* Aim A: Name every senator mentioned in the guest post.

* Selected extract:

--------

Guest post from Robin Lane, alumni board member of affiliate People For the American Way Foundation’s Young People For program.
Tuesday afternoon in Austin, I arrived at the Capitol and was swallowed in a sea of orange, ready to support Senator Wendy Davis and her filibuster of Senate Bill 5. Sen. Davis began by reading the testimonies of women who would be affected by SB5, limiting abortion rights in Texas, getting so emotional reading one woman’s story that she struggled to continue speaking through her tears. Senators Watson, Van de Putte, and West helped her buy time. We cheered every time we heard someone say, “Parliamentary inquiry, Mr. President.” The filibuster continued late into the evening.
At 11:30, Sen. Watson had the floor. Sen. West requested that the motion to close the previous question be put into writing, “in as large a font as possible.” I couldn’t breathe. And then, Sen. Van de Putte made the comment that erupted the entire Capitol: “At what point must a female senator raise her hand or her voice to be recognized over her male colleagues?”

--------

* Aim B: Copy the entries from the line that contains "Answer: (B)" through the last line of the entries, both included, and omit the pictures.

* Task material:
--------

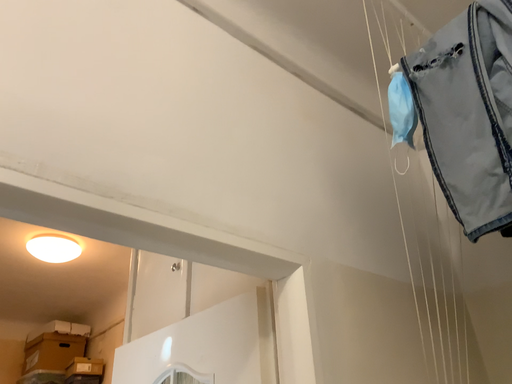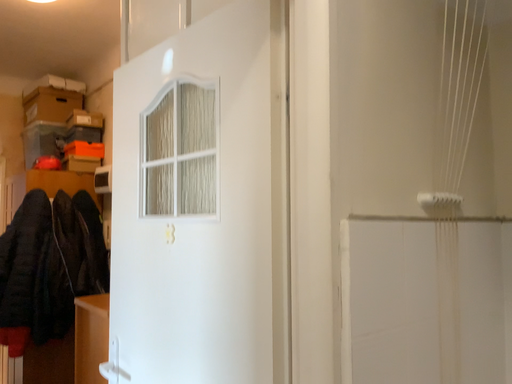
Question: Which way did the camera rotate in the video?

Choices:
 (A) rotated upward
 (B) rotated downward

Answer: (B)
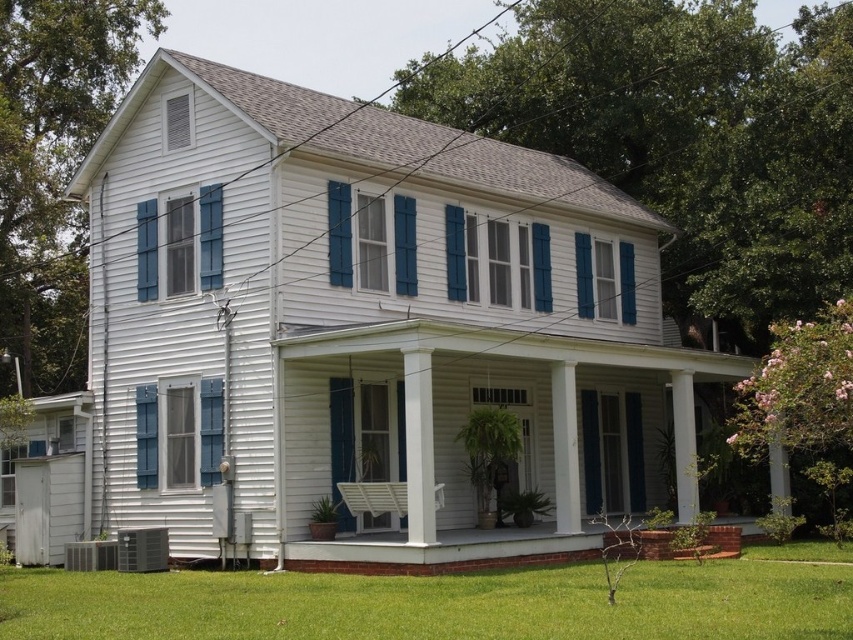
You are standing at the point marked by coordinates point (480, 406). Looking around, you see the white wood porch at center. Which direction should you walk to reach the front entrance of the house?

--------

* Correct output A: Wendy Davis, Watson, Van de Putte, West

* Correct output B:
Answer: (B)
You are standing at the point marked by coordinates point (480, 406). Looking around, you see the white wood porch at center. Which direction should you walk to reach the front entrance of the house?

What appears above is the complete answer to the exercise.